[Before-and-after object states]
::::::::

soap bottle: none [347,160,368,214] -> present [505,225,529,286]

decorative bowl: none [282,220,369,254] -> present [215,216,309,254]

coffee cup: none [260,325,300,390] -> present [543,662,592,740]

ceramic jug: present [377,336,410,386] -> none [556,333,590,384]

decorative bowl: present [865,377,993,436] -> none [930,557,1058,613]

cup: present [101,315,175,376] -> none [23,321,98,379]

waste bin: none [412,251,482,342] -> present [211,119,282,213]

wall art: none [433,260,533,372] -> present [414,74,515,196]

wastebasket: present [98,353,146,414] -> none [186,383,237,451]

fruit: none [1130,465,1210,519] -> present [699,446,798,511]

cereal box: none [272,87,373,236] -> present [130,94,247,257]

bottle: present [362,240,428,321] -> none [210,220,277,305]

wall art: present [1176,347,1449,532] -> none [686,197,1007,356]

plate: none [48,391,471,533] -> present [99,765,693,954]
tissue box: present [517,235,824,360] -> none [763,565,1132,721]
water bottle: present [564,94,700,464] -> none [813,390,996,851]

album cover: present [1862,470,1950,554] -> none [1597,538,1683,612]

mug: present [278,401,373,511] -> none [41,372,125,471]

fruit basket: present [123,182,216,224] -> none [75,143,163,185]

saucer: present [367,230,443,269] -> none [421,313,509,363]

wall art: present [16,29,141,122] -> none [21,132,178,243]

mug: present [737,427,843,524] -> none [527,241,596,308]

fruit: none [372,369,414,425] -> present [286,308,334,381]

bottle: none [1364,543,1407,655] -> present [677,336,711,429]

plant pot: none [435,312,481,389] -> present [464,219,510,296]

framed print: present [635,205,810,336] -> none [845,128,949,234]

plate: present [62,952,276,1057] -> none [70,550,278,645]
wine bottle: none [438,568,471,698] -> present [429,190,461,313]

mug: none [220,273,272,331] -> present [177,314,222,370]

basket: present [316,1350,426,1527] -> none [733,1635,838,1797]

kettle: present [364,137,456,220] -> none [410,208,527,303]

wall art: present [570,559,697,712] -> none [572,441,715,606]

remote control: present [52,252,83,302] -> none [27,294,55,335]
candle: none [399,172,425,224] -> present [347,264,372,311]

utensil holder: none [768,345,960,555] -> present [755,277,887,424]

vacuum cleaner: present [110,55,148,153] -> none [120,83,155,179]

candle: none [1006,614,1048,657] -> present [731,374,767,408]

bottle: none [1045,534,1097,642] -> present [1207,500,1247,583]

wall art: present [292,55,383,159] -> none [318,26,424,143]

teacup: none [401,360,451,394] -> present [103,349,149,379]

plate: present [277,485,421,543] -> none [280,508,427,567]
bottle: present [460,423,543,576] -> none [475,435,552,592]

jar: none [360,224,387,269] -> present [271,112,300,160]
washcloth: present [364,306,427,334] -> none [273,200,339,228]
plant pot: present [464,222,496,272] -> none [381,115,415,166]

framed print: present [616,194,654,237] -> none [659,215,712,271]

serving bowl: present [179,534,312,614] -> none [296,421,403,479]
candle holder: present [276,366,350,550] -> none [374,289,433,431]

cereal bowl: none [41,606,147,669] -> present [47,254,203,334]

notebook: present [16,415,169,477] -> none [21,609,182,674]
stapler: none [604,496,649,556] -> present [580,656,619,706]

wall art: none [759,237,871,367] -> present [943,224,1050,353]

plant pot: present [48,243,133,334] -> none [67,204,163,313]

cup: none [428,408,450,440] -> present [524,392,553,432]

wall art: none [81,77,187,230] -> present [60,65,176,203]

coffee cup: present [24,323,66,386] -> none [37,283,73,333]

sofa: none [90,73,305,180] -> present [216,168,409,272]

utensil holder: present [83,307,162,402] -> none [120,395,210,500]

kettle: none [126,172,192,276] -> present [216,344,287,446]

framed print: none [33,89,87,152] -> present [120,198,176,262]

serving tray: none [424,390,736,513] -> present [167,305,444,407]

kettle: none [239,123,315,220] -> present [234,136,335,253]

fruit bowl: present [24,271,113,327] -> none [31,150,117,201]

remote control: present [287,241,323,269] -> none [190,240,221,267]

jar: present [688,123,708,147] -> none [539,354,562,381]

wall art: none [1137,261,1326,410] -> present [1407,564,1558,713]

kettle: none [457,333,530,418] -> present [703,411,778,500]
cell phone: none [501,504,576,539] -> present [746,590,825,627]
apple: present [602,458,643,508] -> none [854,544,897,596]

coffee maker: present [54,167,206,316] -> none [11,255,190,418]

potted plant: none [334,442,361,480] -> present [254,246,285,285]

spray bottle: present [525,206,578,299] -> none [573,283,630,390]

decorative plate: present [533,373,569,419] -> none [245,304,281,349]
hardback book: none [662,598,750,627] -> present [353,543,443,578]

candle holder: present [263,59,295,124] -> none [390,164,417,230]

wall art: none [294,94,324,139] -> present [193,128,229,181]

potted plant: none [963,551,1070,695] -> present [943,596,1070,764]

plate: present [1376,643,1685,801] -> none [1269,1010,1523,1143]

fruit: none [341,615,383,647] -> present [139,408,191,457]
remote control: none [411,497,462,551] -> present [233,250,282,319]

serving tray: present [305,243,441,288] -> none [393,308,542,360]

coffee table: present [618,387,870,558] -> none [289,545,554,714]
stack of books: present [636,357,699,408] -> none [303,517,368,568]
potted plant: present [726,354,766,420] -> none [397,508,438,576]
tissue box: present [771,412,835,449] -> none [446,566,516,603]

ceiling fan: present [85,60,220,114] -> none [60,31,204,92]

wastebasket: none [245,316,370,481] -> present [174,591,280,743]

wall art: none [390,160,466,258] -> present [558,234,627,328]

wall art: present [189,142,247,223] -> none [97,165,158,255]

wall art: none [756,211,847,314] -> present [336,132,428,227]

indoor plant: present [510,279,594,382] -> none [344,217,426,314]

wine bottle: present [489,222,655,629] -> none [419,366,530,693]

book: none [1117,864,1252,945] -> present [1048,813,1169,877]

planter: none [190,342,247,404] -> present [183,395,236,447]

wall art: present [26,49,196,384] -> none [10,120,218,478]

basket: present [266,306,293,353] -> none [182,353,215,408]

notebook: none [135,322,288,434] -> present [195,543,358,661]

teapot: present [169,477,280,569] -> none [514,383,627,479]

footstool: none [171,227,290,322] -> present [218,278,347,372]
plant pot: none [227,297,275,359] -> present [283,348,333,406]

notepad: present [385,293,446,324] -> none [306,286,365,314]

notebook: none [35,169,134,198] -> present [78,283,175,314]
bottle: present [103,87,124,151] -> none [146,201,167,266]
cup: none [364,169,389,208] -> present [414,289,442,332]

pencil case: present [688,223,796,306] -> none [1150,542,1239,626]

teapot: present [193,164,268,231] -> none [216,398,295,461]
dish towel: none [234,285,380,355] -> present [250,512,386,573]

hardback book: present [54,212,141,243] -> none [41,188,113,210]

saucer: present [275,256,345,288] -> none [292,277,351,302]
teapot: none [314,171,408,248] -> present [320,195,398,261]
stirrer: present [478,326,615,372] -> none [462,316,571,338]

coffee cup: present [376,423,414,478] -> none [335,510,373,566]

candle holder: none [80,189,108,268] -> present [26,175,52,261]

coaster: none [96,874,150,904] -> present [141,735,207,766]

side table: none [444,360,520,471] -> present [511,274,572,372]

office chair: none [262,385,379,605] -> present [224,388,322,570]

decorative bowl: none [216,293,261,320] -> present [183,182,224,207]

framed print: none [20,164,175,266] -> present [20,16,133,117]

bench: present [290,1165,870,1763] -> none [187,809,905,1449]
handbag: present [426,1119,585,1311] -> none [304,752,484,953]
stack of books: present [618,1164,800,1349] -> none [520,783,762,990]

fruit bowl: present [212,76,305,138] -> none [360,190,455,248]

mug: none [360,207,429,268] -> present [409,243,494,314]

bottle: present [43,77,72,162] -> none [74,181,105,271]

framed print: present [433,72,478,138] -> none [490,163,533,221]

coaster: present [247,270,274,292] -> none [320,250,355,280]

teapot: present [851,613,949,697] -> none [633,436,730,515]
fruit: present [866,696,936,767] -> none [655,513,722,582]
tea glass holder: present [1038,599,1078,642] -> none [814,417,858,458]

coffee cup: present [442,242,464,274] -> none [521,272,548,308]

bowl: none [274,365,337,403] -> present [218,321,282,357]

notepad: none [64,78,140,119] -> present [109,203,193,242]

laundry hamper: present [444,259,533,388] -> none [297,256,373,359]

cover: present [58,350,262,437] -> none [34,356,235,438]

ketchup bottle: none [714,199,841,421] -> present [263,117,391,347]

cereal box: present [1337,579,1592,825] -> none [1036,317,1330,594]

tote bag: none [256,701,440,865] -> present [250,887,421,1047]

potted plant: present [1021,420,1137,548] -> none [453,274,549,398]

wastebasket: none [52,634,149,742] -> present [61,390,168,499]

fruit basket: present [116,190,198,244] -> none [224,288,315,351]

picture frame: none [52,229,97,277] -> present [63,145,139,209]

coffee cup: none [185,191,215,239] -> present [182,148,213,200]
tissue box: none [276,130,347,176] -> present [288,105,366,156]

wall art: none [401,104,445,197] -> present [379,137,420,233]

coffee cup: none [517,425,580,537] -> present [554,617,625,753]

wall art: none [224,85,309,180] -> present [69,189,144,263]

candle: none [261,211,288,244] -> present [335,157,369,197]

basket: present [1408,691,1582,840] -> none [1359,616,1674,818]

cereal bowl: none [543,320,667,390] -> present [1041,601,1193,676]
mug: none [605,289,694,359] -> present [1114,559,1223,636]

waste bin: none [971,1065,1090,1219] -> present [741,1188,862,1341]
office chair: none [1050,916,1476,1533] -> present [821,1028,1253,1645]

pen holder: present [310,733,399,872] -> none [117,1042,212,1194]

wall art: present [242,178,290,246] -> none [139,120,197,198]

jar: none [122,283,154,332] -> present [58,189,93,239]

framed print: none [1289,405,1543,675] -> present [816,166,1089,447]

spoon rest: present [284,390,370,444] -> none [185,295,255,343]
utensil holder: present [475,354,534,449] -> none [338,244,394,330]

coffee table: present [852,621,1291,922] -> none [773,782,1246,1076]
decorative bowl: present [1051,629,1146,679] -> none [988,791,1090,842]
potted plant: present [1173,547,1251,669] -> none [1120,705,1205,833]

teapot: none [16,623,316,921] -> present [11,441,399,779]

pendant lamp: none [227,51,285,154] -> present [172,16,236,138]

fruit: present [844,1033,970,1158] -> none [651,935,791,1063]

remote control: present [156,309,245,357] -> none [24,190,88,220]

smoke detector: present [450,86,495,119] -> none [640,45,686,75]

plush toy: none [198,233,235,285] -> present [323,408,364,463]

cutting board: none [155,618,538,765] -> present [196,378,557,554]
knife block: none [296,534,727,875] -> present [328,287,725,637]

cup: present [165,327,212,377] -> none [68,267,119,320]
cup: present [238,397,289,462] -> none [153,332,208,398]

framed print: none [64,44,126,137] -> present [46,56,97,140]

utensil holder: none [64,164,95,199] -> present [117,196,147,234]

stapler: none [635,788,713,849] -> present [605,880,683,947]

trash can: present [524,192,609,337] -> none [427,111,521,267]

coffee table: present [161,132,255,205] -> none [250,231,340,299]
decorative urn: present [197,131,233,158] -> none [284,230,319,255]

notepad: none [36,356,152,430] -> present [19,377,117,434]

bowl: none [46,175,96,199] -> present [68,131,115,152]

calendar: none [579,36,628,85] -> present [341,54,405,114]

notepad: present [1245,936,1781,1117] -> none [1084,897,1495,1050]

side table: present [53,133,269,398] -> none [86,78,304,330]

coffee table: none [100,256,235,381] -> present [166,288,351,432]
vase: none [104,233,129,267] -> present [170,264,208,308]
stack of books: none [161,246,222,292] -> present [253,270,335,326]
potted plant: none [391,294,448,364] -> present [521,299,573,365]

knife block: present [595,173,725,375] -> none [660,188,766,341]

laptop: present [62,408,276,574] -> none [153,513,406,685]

::::::::

Problem to work on: Start with the first line of the data and print every line exactly. The line containing "fruit: none [372,369,414,425]" is the last one to include.

Answer to the problem:
soap bottle: none [347,160,368,214] -> present [505,225,529,286]

decorative bowl: none [282,220,369,254] -> present [215,216,309,254]

coffee cup: none [260,325,300,390] -> present [543,662,592,740]

ceramic jug: present [377,336,410,386] -> none [556,333,590,384]

decorative bowl: present [865,377,993,436] -> none [930,557,1058,613]

cup: present [101,315,175,376] -> none [23,321,98,379]

waste bin: none [412,251,482,342] -> present [211,119,282,213]

wall art: none [433,260,533,372] -> present [414,74,515,196]

wastebasket: present [98,353,146,414] -> none [186,383,237,451]

fruit: none [1130,465,1210,519] -> present [699,446,798,511]

cereal box: none [272,87,373,236] -> present [130,94,247,257]

bottle: present [362,240,428,321] -> none [210,220,277,305]

wall art: present [1176,347,1449,532] -> none [686,197,1007,356]

plate: none [48,391,471,533] -> present [99,765,693,954]
tissue box: present [517,235,824,360] -> none [763,565,1132,721]
water bottle: present [564,94,700,464] -> none [813,390,996,851]

album cover: present [1862,470,1950,554] -> none [1597,538,1683,612]

mug: present [278,401,373,511] -> none [41,372,125,471]

fruit basket: present [123,182,216,224] -> none [75,143,163,185]

saucer: present [367,230,443,269] -> none [421,313,509,363]

wall art: present [16,29,141,122] -> none [21,132,178,243]

mug: present [737,427,843,524] -> none [527,241,596,308]

fruit: none [372,369,414,425] -> present [286,308,334,381]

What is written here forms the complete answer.